Molecular characterization of phenyllactate dehydratase and its initiator from Clostridium sporogenes.

The heterotrimeric phenyllactate dehydratase from Clostridium sporogenes, FldABC, catalyses the reversible dehydration of (R)-phenyllactate to (E)-cinnamate in two steps: (i) CoA-transfer from the cofactor cinnamoyl-CoA to phenyllactate to yield phenyllactyl-CoA and the product cinnamate mediated by FldA, a (R)-phenyllactate CoA-transferase; followed by (ii) dehydration of phenyllactyl-CoA to cinnamoyl-CoA mediated by heterodimeric FldBC, a phenyllactyl-CoA dehydratase. Phenyllactate dehydratase requires initiation by ATP, MgCl2 and a reducing agent such as dithionite mediated by an extremely oxygen-sensitive initiator protein (FldI) present in the cell-free extract. All four genes coding for these proteins were cloned and shown to be clustered in the order fldAIBC, which shares over 95% sequence identity of nucleotide and protein levels with a gene cluster detected in the genome of the closely related Clostridium botulinum Hall strain A. FldA shows sequence similarities to a new family of CoA-transferases, which apparently do not form covalent enzyme CoA-ester intermediates. An N-terminal Strep II-Tag containing enzymatically active FldI was overproduced and purified from Escherichia coli. FldI was characterized as a homodimeric protein, which contains one [4Fe-4S]1+/2+ cluster with an electron spin S = 3/2 in the reduced form. The amino acid sequence as well as the chemical and EPR-properties of the pure protein are very similar to those of component A of 2-hydroxyglutaryl-CoA dehydratase from Acidaminococcus fermentans (HgdC), which was able to replace FldI in the activation of phenyllactate dehydratase.

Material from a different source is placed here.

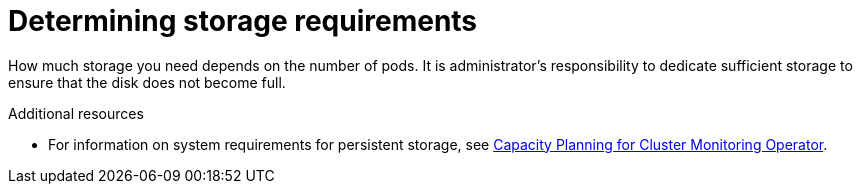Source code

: = Determining storage requirements

How much storage you need depends on the number of pods. It is administrator's responsibility to dedicate sufficient storage to ensure that the disk does not become full.

.Additional resources

* For information on system requirements for persistent storage, see link:../scaling_performance/scaling_cluster_monitoring.adoc#capacity-planning-for-cluster-monitoring-operator[Capacity Planning for Cluster Monitoring Operator].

Only in the oxidized state, FldI and component A exhibit significant ATPase activity, which appears to be essential for unidirectional electron transfer. Both subunits of phenyllactyl-CoA dehydratase (FldBC) show significant sequence similarities to both subunits of 2-hydroxyglutaryl-CoA dehydratase (HgdAB). The fldAIBC gene cluster resembles the hadAIBC gene cluster in the genome of Clostridium difficile and the hadABC,I genes in C. botulinum. The four subunits of these deduced 2-hydroxyacid dehydratases (65-81% amino acid sequence identity between the had genes) probably code for a 2-hydroxyisocaproate dehydratase involved in leucine fermentation. This enzyme could be the target for metronidazole in the treatment of pseudomembranous enterocolitis caused by C. difficile.